A year ago, I hired a savvy PR agency to book me for speaking, podcast interviews and syndicated articles. Back then I was a consultant, not the founder of a company with proven products or services.
That PR push didn’t make much progress, so I stopped it after six months. I continued consulting and kept building what would become my new company, Scaling Point.
I launched Scaling Point in December 2017.

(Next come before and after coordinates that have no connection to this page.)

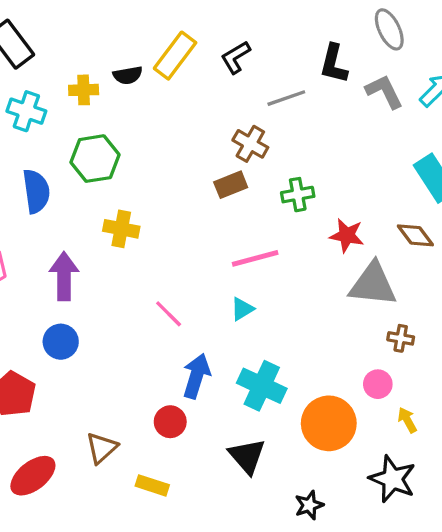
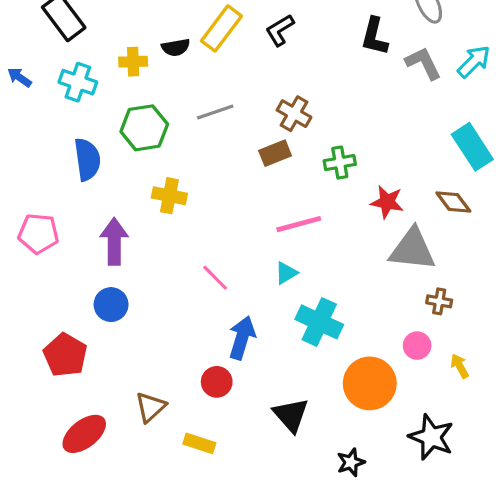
gray line: (286, 98) -> (215, 112), moved
cyan cross: (262, 386) -> (319, 322), moved
yellow arrow: (407, 420) -> (460, 366), moved

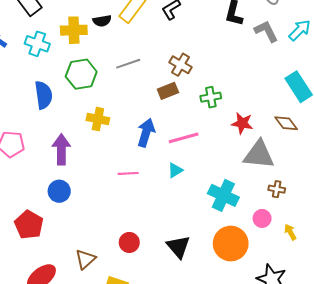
yellow cross: (133, 62) -> (74, 30), size x1.4
pink line: (215, 278) -> (128, 173), turned -48
cyan cross: (319, 322) -> (223, 195), moved
blue arrow: (242, 338) -> (146, 133), moved
black triangle: (291, 415) -> (178, 247), moved

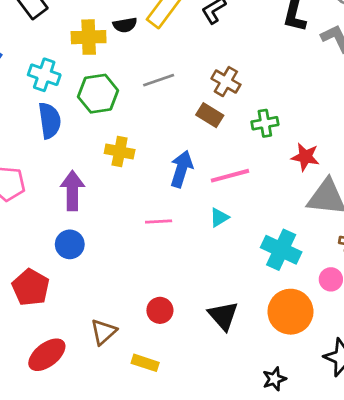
cyan cross: (37, 44) -> (44, 75), moved
brown rectangle: (168, 91) -> (210, 115), turned 54

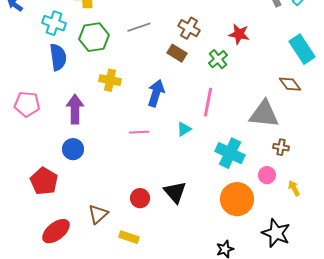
green cross: (265, 123) -> (218, 59), turned -30
red star: (305, 157) -> (239, 34), moved
pink line: (230, 176) -> (208, 102), moved, turned -64
black triangle: (223, 316) -> (175, 192), moved

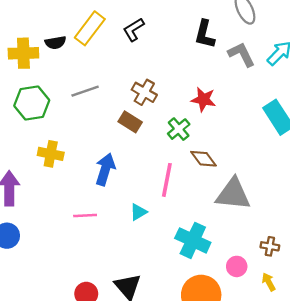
brown diamond: (290, 84) -> (204, 159), moved
brown cross: (281, 147) -> (270, 246), moved

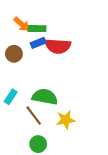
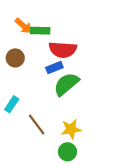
blue rectangle: (38, 43) -> (54, 67), moved
green semicircle: (45, 97) -> (66, 84), moved, turned -50
green circle: (38, 144) -> (67, 152), moved

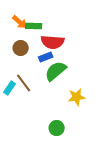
brown circle: (15, 58) -> (21, 48), moved
brown line: (37, 124) -> (24, 83), moved
yellow star: (71, 129) -> (77, 97), moved

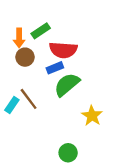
orange arrow: (20, 22) -> (19, 38), moved, turned 49
green rectangle: (34, 26) -> (41, 31), turned -35
yellow star: (77, 97) -> (92, 116), turned -30

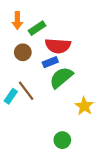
orange arrow: (19, 38) -> (17, 20), moved

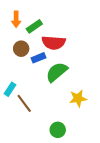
blue rectangle: (50, 62) -> (38, 58), moved
brown line: (26, 91) -> (24, 103), moved
yellow star: (84, 106) -> (78, 98), turned 30

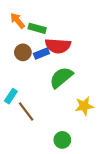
orange arrow: (16, 19) -> (17, 21), turned 140
green rectangle: (34, 26) -> (37, 28), turned 49
blue rectangle: (38, 58) -> (41, 53), moved

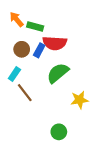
blue rectangle: (41, 53) -> (39, 50), turned -40
cyan rectangle: (11, 96) -> (14, 74), moved
brown line: (26, 111) -> (25, 93), moved

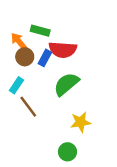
orange arrow: (17, 19) -> (19, 41), moved
yellow star: (79, 100) -> (81, 122), moved

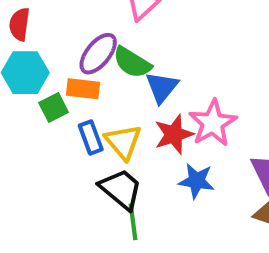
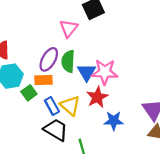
green semicircle: (132, 62) -> (68, 61), turned 70
pink star: (213, 123) -> (105, 72), moved, turned -30
black trapezoid: (121, 189) -> (56, 130), moved

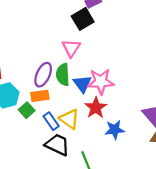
pink triangle: (69, 28) -> (71, 48), moved

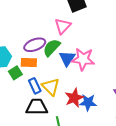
purple ellipse: (43, 75) -> (35, 45), turned 35
green semicircle: (63, 75) -> (52, 48), turned 36
red star: (96, 108) -> (74, 98), moved
black trapezoid: (57, 145) -> (37, 107), turned -35

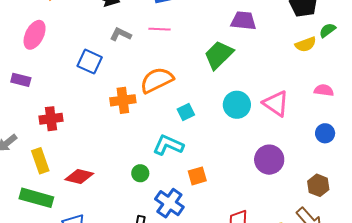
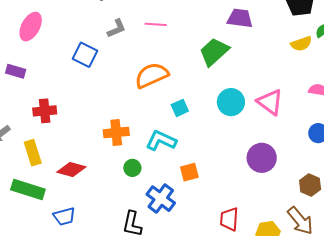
gray L-shape: (121, 34) -> (117, 28), turned 130
orange cross: (123, 100) -> (116, 133), moved

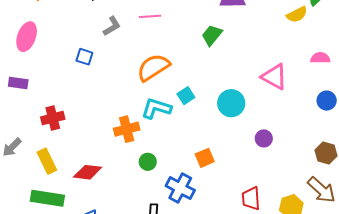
green trapezoid: (214, 52) -> (212, 35), size x0.7
blue square: (85, 55) -> (84, 57), size x0.7
cyan circle: (231, 102) -> (231, 103), moved
cyan L-shape: (161, 141) -> (156, 108), moved
purple circle: (262, 158) -> (264, 138), moved, size x0.6

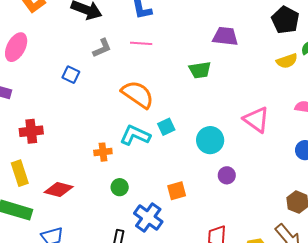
green trapezoid: (212, 35) -> (200, 70), turned -145
orange semicircle: (153, 67) -> (138, 94), turned 60
orange cross: (127, 129) -> (103, 152), size x0.7
purple circle: (264, 138) -> (227, 175), moved

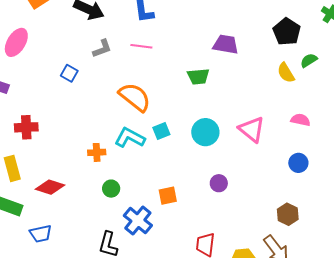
yellow semicircle: (287, 61) -> (286, 73), turned 75
cyan circle: (210, 140) -> (205, 132), moved

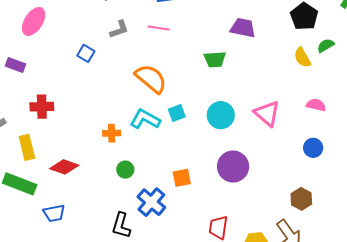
purple circle: (219, 183) -> (233, 167), size x1.8

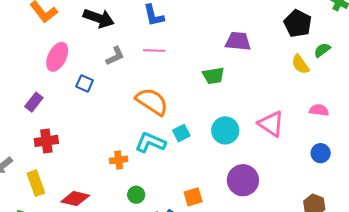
pink ellipse: (34, 21) -> (57, 57), moved
purple rectangle: (15, 65) -> (34, 102), moved, turned -66

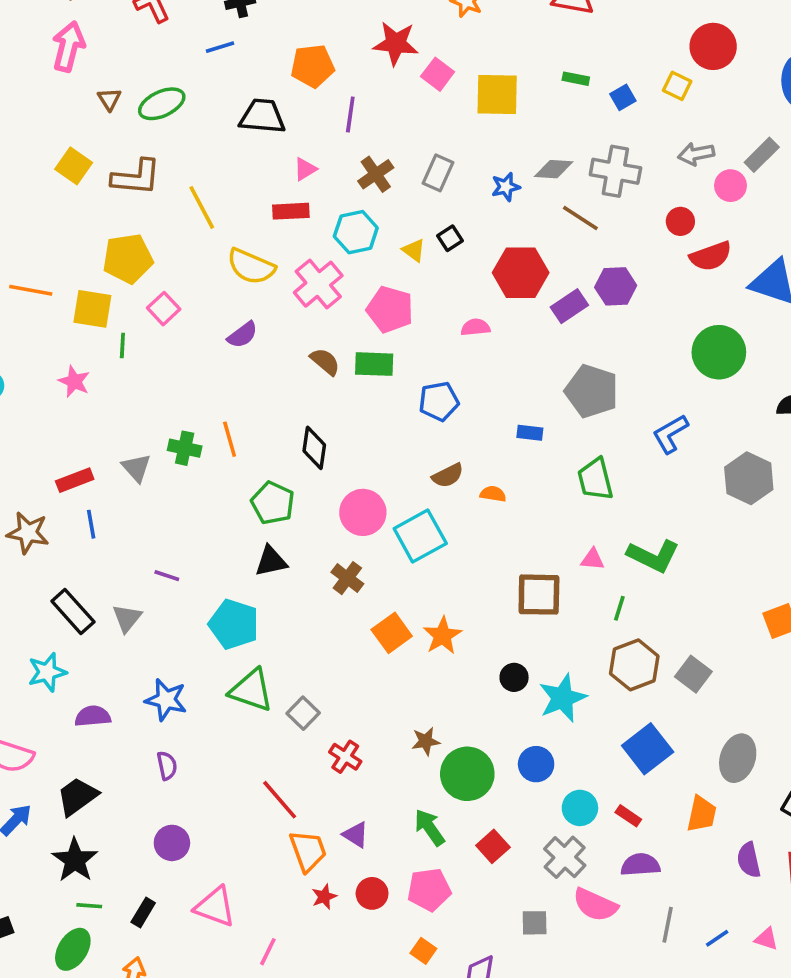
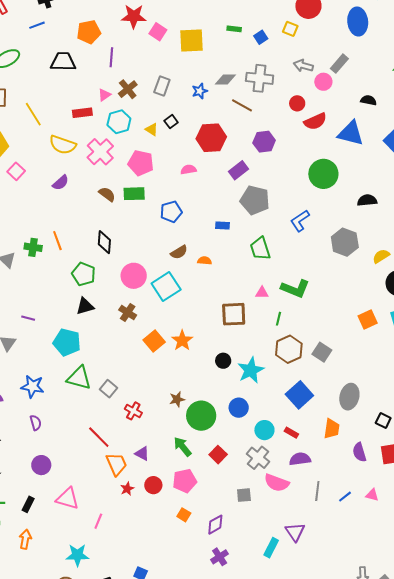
gray arrow: (696, 154) -> (303, 66), turned 30
pink triangle: (305, 169) -> (104, 95), moved
purple rectangle: (569, 306) -> (238, 170), moved

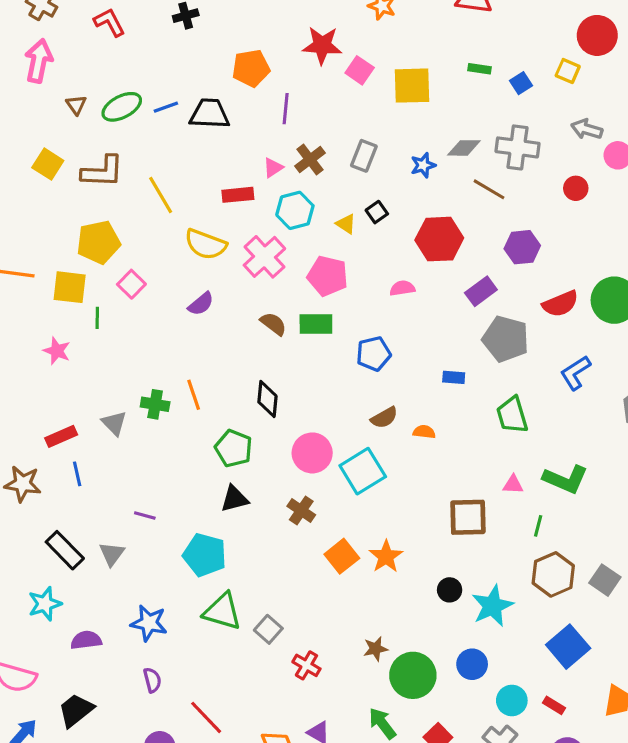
blue line: (37, 25) -> (166, 107), moved
red semicircle: (315, 121) -> (560, 304), moved
red line: (99, 437) -> (206, 717), moved

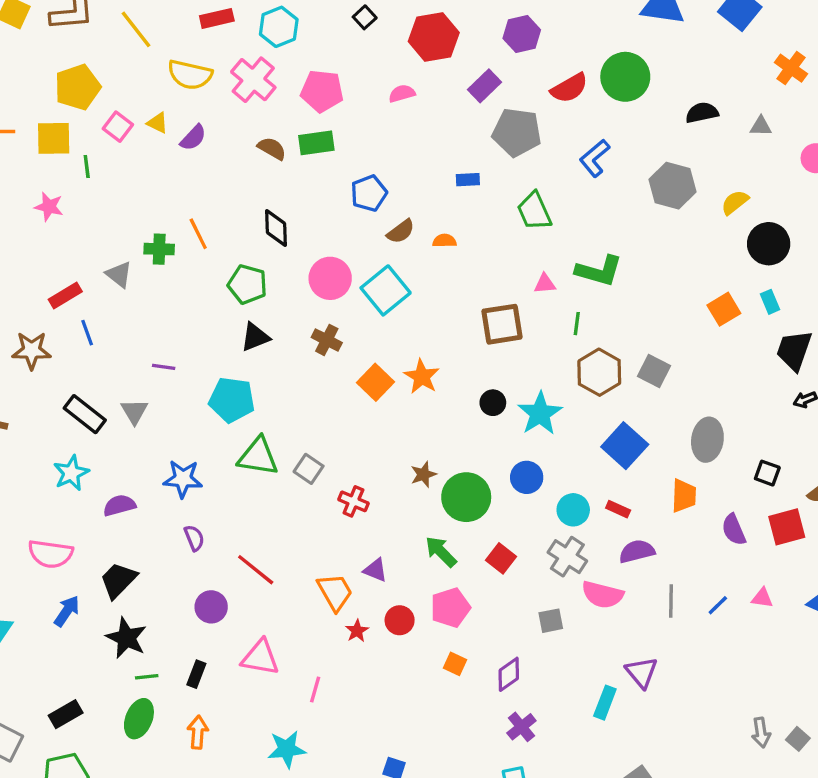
yellow triangle: (346, 224) -> (158, 123), moved
blue pentagon: (374, 354) -> (369, 193), moved

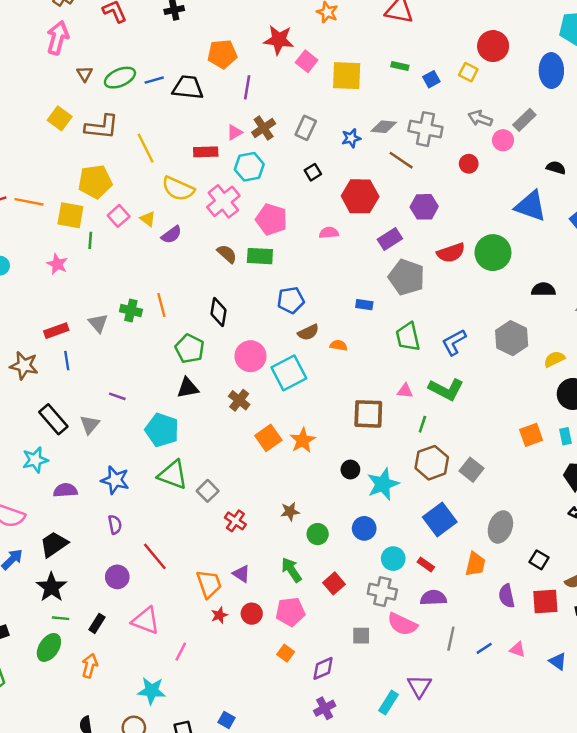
blue L-shape: (595, 158) -> (454, 342), moved
green circle: (466, 497) -> (318, 534), size x0.6
gray cross: (567, 557) -> (382, 592), turned -32

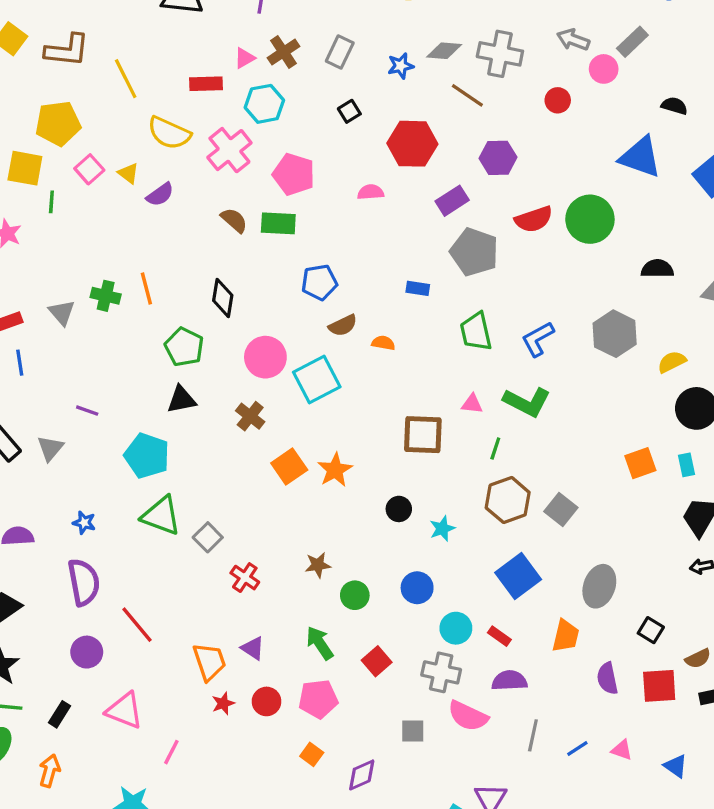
blue star: (115, 480) -> (84, 523), size x0.6
cyan star: (383, 484) -> (442, 529), size x0.6
purple semicircle: (115, 525) -> (84, 582), size x1.8

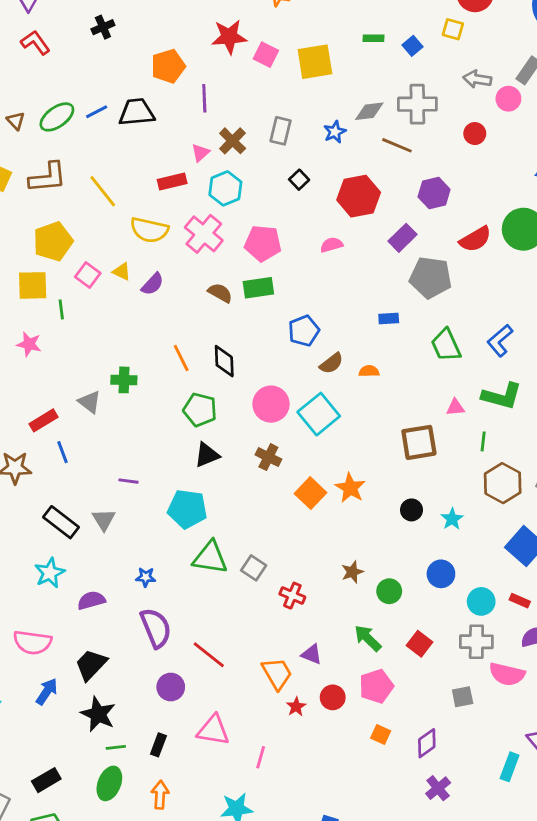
orange line: (146, 289) -> (181, 358), moved

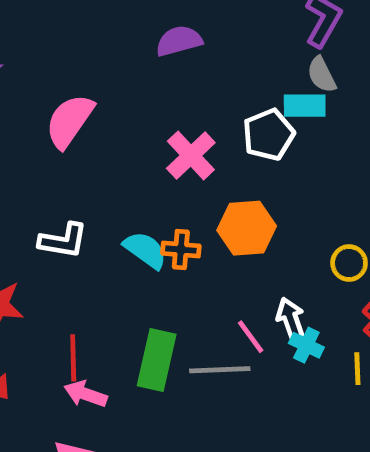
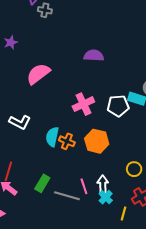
cyan semicircle: (145, 250) -> (52, 137), turned -132
green rectangle: (157, 360) -> (42, 183), size x0.7

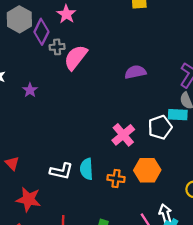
purple semicircle: (94, 55) -> (135, 72), moved
pink semicircle: (38, 74) -> (76, 57), moved
cyan semicircle: (52, 137) -> (87, 169), moved

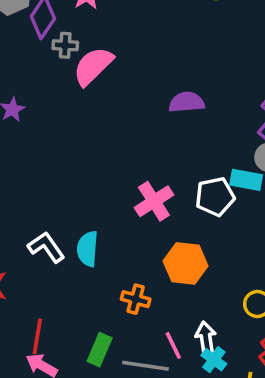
white L-shape: (61, 171) -> (46, 247), turned -145
orange cross: (116, 178) -> (136, 299), moved

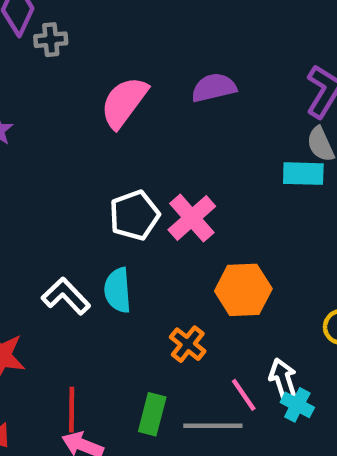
pink semicircle: (93, 66) -> (124, 102), moved
white pentagon: (215, 197) -> (134, 215), moved
orange cross: (136, 299) -> (188, 344), turned 32

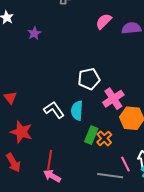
pink semicircle: (124, 102) -> (104, 21), moved, size x0.7
pink cross: (192, 218) -> (113, 99), moved
green rectangle: (152, 414) -> (91, 135), moved

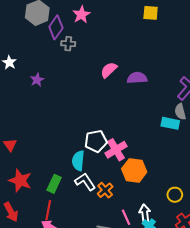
white pentagon: (89, 79) -> (96, 141), moved
white L-shape: (54, 110) -> (85, 182), moved
green rectangle: (91, 135) -> (54, 184), moved

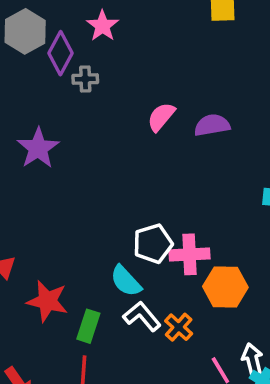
purple star: (37, 80) -> (38, 148), size x1.6
pink cross: (116, 150) -> (189, 254), turned 35
cyan semicircle: (78, 161) -> (126, 281), turned -42
red star: (20, 181) -> (47, 301), moved

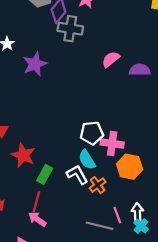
gray cross: (85, 79) -> (70, 29), size x1.6
cyan semicircle: (126, 281) -> (87, 160), moved

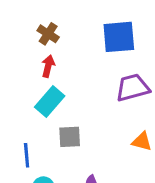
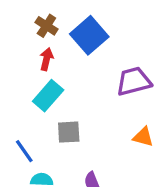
blue square: (119, 37) -> (89, 35), moved, turned -36
blue line: (27, 155) -> (24, 151), turned -30

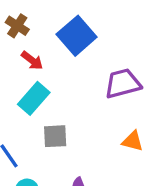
brown cross: (46, 26) -> (17, 26), moved
red arrow: (46, 59) -> (32, 60), turned 115

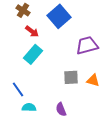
gray square: (55, 136) -> (71, 77), moved

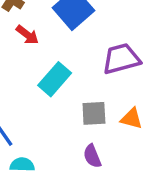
cyan rectangle: (33, 54) -> (55, 79), moved
purple semicircle: (61, 109) -> (92, 156), moved

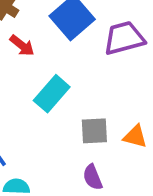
purple trapezoid: (121, 59) -> (124, 38), moved

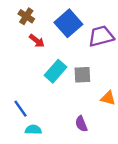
gray square: (94, 131) -> (82, 75), moved

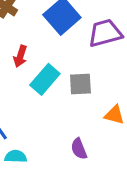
red arrow: (37, 41) -> (20, 56), moved, turned 70

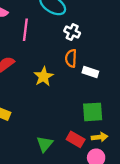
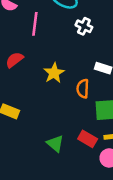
orange semicircle: (71, 58) -> (83, 89), moved
green triangle: (45, 144) -> (55, 144), turned -30

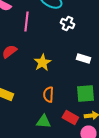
orange semicircle: (83, 89) -> (48, 94), moved
green triangle: (55, 144) -> (43, 122), turned -35

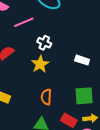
pink line: (26, 22) -> (24, 22), turned 60
white cross: (67, 24) -> (44, 43), moved

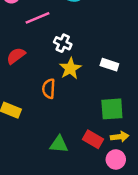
yellow star: (40, 64) -> (70, 68), moved
orange semicircle: (46, 97) -> (49, 89), moved

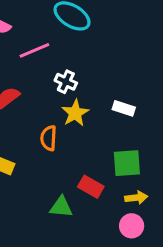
red rectangle: (93, 139) -> (91, 187), moved

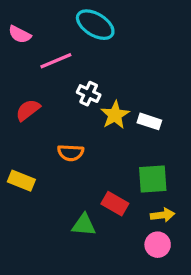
yellow star: (75, 113) -> (115, 115), moved
orange semicircle: (49, 138) -> (71, 153), turned -90

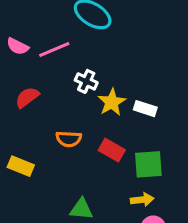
pink semicircle: (20, 34) -> (18, 46), moved
red rectangle: (115, 204) -> (112, 150), moved
yellow arrow: (163, 215) -> (142, 200), moved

Within three weeks of launching, I had two major articles about Scaling Point in serious business publications.
No PR agency this time, no proactive outreach to make stories happen.
The first article about Scaling Point was in the Phoenix Business Journal. The tech/startup journalist, Hayley Ringle, wrote a great front-page article about how Scaling Point helps CEOs pinpoint and solve early-stage growth problems.
The second article in Inc. was written by Phoenix startup founder David Dodge who writes about entrepreneurship. I helped David a year ago by spending a few hours in his office learning about his startup, Codakid, and offering some advice that he found useful.
David wrote about his challenging “startup ADD” problem and how I showed him that creating an “OCD focus” on his best customers is the only way to grow up. It’s a great article that describes exactly what Scaling Point is and specifically how identifying it and executing on it helped his company.
How did I get great PR results this time? The answer is, by taking a dose of my own medicine.
Last year, I didn’t have a clear and credible story that was interesting to enough people to write about. I didn’t have a Scaling Point, as I call it. No amount of effort or investment would make the “Greg Head” story go, because my business story did not have a sharp focus.
If your execution is reasonably good but you aren’t getting results, the answer is not to double the effort, invest more or switch leaders. Something deeper is going on that needs to be fixed.
A powerful Scaling Point delivers MUCH better results for the same effort.
Your Scaling Point simply describes how your product or service is best in its market at something important for someone specific. Without that story, no amount of execution improvement is going to create big results.
When I did the work to create a sharp “Scaling Point” focus for my business, I got results. It wasn’t easy, but it made all the difference.
Is professional PR help really necessary? Absolutely–once you have a credible Scaling Point. Public Relations is a great investment when you have a story worth telling to a larger audience.